**Vos consignes:**
Mettez le texte de toutes les lignes ci-dessous sous la forme d'une liste JSON de chaînes, avec une chaîne par ligne de texte. Laissez de côté les lignes vides.

Entrées enregistrées

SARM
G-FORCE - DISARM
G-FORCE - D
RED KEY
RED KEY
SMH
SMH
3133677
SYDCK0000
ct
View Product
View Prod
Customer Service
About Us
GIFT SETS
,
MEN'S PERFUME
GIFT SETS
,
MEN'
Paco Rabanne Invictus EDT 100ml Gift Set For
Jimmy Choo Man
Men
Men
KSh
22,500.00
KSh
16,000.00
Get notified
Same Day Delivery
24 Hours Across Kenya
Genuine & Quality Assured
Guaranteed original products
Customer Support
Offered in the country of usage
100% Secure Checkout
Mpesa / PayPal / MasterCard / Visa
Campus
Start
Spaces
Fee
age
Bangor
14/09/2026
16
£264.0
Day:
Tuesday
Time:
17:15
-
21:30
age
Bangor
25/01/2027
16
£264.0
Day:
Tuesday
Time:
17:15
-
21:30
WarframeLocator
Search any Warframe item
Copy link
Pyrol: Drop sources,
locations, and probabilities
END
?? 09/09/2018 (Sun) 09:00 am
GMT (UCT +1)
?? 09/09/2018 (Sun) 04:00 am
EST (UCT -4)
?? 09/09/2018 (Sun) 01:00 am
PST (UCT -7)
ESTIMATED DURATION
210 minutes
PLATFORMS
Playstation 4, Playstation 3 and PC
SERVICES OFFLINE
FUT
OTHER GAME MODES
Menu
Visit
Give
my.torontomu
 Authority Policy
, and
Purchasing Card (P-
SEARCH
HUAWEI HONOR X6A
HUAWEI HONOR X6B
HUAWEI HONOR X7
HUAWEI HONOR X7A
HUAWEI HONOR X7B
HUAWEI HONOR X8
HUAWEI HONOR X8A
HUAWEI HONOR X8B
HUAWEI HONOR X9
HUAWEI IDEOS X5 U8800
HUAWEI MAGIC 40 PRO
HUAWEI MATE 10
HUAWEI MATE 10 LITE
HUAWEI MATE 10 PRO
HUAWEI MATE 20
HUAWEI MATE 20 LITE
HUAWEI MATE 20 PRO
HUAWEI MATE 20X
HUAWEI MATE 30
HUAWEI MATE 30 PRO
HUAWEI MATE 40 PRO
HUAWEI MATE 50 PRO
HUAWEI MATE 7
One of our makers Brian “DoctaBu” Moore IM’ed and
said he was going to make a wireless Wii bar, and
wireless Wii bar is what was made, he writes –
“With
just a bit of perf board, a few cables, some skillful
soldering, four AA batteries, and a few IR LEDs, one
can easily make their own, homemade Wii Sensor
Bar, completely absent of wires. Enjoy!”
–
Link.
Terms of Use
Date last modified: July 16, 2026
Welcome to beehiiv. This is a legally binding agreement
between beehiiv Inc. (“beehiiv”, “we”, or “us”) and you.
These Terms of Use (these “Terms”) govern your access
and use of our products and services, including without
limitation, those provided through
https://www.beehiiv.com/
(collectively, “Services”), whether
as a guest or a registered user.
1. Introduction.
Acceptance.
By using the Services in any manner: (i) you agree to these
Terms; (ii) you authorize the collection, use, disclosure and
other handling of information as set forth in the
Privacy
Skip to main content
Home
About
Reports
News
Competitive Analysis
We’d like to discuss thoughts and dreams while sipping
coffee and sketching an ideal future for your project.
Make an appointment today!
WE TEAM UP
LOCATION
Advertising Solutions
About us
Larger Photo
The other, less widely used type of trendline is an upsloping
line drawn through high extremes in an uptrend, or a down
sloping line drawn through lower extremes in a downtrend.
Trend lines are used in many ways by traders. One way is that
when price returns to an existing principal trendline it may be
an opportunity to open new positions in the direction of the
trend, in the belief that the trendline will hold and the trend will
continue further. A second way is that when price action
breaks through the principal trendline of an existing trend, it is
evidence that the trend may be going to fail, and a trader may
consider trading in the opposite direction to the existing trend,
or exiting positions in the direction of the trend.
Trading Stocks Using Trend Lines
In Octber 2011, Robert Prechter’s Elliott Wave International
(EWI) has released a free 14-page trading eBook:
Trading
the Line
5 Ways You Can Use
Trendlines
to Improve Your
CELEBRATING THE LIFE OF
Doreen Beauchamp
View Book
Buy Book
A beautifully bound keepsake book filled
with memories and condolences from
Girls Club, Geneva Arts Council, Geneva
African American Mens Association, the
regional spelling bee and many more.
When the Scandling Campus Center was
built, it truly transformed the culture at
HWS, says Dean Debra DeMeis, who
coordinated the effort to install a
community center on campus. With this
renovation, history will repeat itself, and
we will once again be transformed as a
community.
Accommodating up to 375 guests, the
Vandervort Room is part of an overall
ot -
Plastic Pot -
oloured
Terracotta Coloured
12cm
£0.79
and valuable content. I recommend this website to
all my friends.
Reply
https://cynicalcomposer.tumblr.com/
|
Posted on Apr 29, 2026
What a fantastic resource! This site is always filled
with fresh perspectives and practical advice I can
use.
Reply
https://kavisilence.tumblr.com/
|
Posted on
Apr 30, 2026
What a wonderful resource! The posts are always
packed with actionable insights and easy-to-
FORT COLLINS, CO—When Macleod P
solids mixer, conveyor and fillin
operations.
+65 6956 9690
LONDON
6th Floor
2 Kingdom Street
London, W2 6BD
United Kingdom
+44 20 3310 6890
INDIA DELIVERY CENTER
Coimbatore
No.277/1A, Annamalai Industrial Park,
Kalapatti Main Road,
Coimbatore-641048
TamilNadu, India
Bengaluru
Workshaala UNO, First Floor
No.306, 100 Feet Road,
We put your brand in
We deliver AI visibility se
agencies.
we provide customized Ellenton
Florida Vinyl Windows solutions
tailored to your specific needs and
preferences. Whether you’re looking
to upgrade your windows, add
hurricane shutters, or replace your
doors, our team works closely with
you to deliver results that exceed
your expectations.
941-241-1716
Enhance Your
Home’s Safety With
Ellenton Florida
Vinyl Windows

**Réponse à la consigne:**
[
  "SARM",
  "G-FORCE - DISARM",
  "G-FORCE - D",
  "RED KEY",
  "RED KEY",
  "SMH",
  "SMH",
  "3133677",
  "SYDCK0000",
  "ct",
  "View Product",
  "View Prod",
  "Customer Service",
  "About Us",
  "GIFT SETS",
  ",",
  "MEN'S PERFUME",
  "GIFT SETS",
  ",",
  "MEN'",
  "Paco Rabanne Invictus EDT 100ml Gift Set For",
  "Jimmy Choo Man",
  "Men",
  "Men",
  "KSh",
  "22,500.00",
  "KSh",
  "16,000.00",
  "Get notified",
  "Same Day Delivery",
  "24 Hours Across Kenya",
  "Genuine & Quality Assured",
  "Guaranteed original products",
  "Customer Support",
  "Offered in the country of usage",
  "100% Secure Checkout",
  "Mpesa / PayPal / MasterCard / Visa",
  "Campus",
  "Start",
  "Spaces",
  "Fee",
  "age",
  "Bangor",
  "14/09/2026",
  "16",
  "£264.0",
  "Day:",
  "Tuesday",
  "Time:",
  "17:15",
  "-",
  "21:30",
  "age",
  "Bangor",
  "25/01/2027",
  "16",
  "£264.0",
  "Day:",
  "Tuesday",
  "Time:",
  "17:15",
  "-",
  "21:30",
  "WarframeLocator",
  "Search any Warframe item",
  "Copy link",
  "Pyrol: Drop sources,",
  "locations, and probabilities",
  "END",
  "?? 09/09/2018 (Sun) 09:00 am",
  "GMT (UCT +1)",
  "?? 09/09/2018 (Sun) 04:00 am",
  "EST (UCT -4)",
  "?? 09/09/2018 (Sun) 01:00 am",
  "PST (UCT -7)",
  "ESTIMATED DURATION",
  "210 minutes",
  "PLATFORMS",
  "Playstation 4, Playstation 3 and PC",
  "SERVICES OFFLINE",
  "FUT",
  "OTHER GAME MODES",
  "Menu",
  "Visit",
  "Give",
  "my.torontomu",
  " Authority Policy",
  ", and",
  "Purchasing Card (P-",
  "SEARCH",
  "HUAWEI HONOR X6A",
  "HUAWEI HONOR X6B",
  "HUAWEI HONOR X7",
  "HUAWEI HONOR X7A",
  "HUAWEI HONOR X7B",
  "HUAWEI HONOR X8",
  "HUAWEI HONOR X8A",
  "HUAWEI HONOR X8B",
  "HUAWEI HONOR X9",
  "HUAWEI IDEOS X5 U8800",
  "HUAWEI MAGIC 40 PRO",
  "HUAWEI MATE 10",
  "HUAWEI MATE 10 LITE",
  "HUAWEI MATE 10 PRO",
  "HUAWEI MATE 20",
  "HUAWEI MATE 20 LITE",
  "HUAWEI MATE 20 PRO",
  "HUAWEI MATE 20X",
  "HUAWEI MATE 30",
  "HUAWEI MATE 30 PRO",
  "HUAWEI MATE 40 PRO",
  "HUAWEI MATE 50 PRO",
  "HUAWEI MATE 7",
  "One of our makers Brian “DoctaBu” Moore IM’ed and",
  "said he was going to make a wireless Wii bar, and",
  "wireless Wii bar is what was made, he writes –",
  "“With",
  "just a bit of perf board, a few cables, some skillful",
  "soldering, four AA batteries, and a few IR LEDs, one",
  "can easily make their own, homemade Wii Sensor",
  "Bar, completely absent of wires. Enjoy!”",
  "–",
  "Link.",
  "Terms of Use",
  "Date last modified: July 16, 2026",
  "Welcome to beehiiv. This is a legally binding agreement",
  "between beehiiv Inc. (“beehiiv”, “we”, or “us”) and you.",
  "These Terms of Use (these “Terms”) govern your access",
  "and use of our products and services, including without",
  "limitation, those provided through",
  "https://www.beehiiv.com/",
  "(collectively, “Services”), whether",
  "as a guest or a registered user.",
  "1. Introduction.",
  "Acceptance.",
  "By using the Services in any manner: (i) you agree to these",
  "Terms; (ii) you authorize the collection, use, disclosure and",
  "other handling of information as set forth in the",
  "Privacy",
  "Skip to main content",
  "Home",
  "About",
  "Reports",
  "News",
  "Competitive Analysis",
  "We’d like to discuss thoughts and dreams while sipping",
  "coffee and sketching an ideal future for your project.",
  "Make an appointment today!",
  "WE TEAM UP",
  "LOCATION",
  "Advertising Solutions",
  "About us",
  "Larger Photo",
  "The other, less widely used type of trendline is an upsloping",
  "line drawn through high extremes in an uptrend, or a down",
  "sloping line drawn through lower extremes in a downtrend.",
  "Trend lines are used in many ways by traders. One way is that",
  "when price returns to an existing principal trendline it may be",
  "an opportunity to open new positions in the direction of the",
  "trend, in the belief that the trendline will hold and the trend will",
  "continue further. A second way is that when price action",
  "breaks through the principal trendline of an existing trend, it is",
  "evidence that the trend may be going to fail, and a trader may",
  "consider trading in the opposite direction to the existing trend,",
  "or exiting positions in the direction of the trend.",
  "Trading Stocks Using Trend Lines",
  "In Octber 2011, Robert Prechter’s Elliott Wave International",
  "(EWI) has released a free 14-page trading eBook:",
  "Trading",
  "the Line",
  "5 Ways You Can Use",
  "Trendlines",
  "to Improve Your",
  "CELEBRATING THE LIFE OF",
  "Doreen Beauchamp",
  "View Book",
  "Buy Book",
  "A beautifully bound keepsake book filled",
  "with memories and condolences from",
  "Girls Club, Geneva Arts Council, Geneva",
  "African American Mens Association, the",
  "regional spelling bee and many more.",
  "When the Scandling Campus Center was",
  "built, it truly transformed the culture at",
  "HWS, says Dean Debra DeMeis, who",
  "coordinated the effort to install a",
  "community center on campus. With this",
  "renovation, history will repeat itself, and",
  "we will once again be transformed as a",
  "community.",
  "Accommodating up to 375 guests, the",
  "Vandervort Room is part of an overall",
  "ot -",
  "Plastic Pot -",
  "oloured",
  "Terracotta Coloured",
  "12cm",
  "£0.79",
  "and valuable content. I recommend this website to",
  "all my friends.",
  "Reply",
  "https://cynicalcomposer.tumblr.com/",
  "|",
  "Posted on Apr 29, 2026",
  "What a fantastic resource! This site is always filled",
  "with fresh perspectives and practical advice I can",
  "use.",
  "Reply",
  "https://kavisilence.tumblr.com/",
  "|",
  "Posted on",
  "Apr 30, 2026",
  "What a wonderful resource! The posts are always",
  "packed with actionable insights and easy-to-",
  "FORT COLLINS, CO—When Macleod P",
  "solids mixer, conveyor and fillin",
  "operations.",
  "+65 6956 9690",
  "LONDON",
  "6th Floor",
  "2 Kingdom Street",
  "London, W2 6BD",
  "United Kingdom",
  "+44 20 3310 6890",
  "INDIA DELIVERY CENTER",
  "Coimbatore",
  "No.277/1A, Annamalai Industrial Park,",
  "Kalapatti Main Road,",
  "Coimbatore-641048",
  "TamilNadu, India",
  "Bengaluru",
  "Workshaala UNO, First Floor",
  "No.306, 100 Feet Road,",
  "We put your brand in",
  "We deliver AI visibility se",
  "agencies.",
  "we provide customized Ellenton",
  "Florida Vinyl Windows solutions",
  "tailored to your specific needs and",
  "preferences. Whether you’re looking",
  "to upgrade your windows, add",
  "hurricane shutters, or replace your",
  "doors, our team works closely with",
  "you to deliver results that exceed",
  "your expectations.",
  "941-241-1716",
  "Enhance Your",
  "Home’s Safety With",
  "Ellenton Florida",
  "Vinyl Windows"
]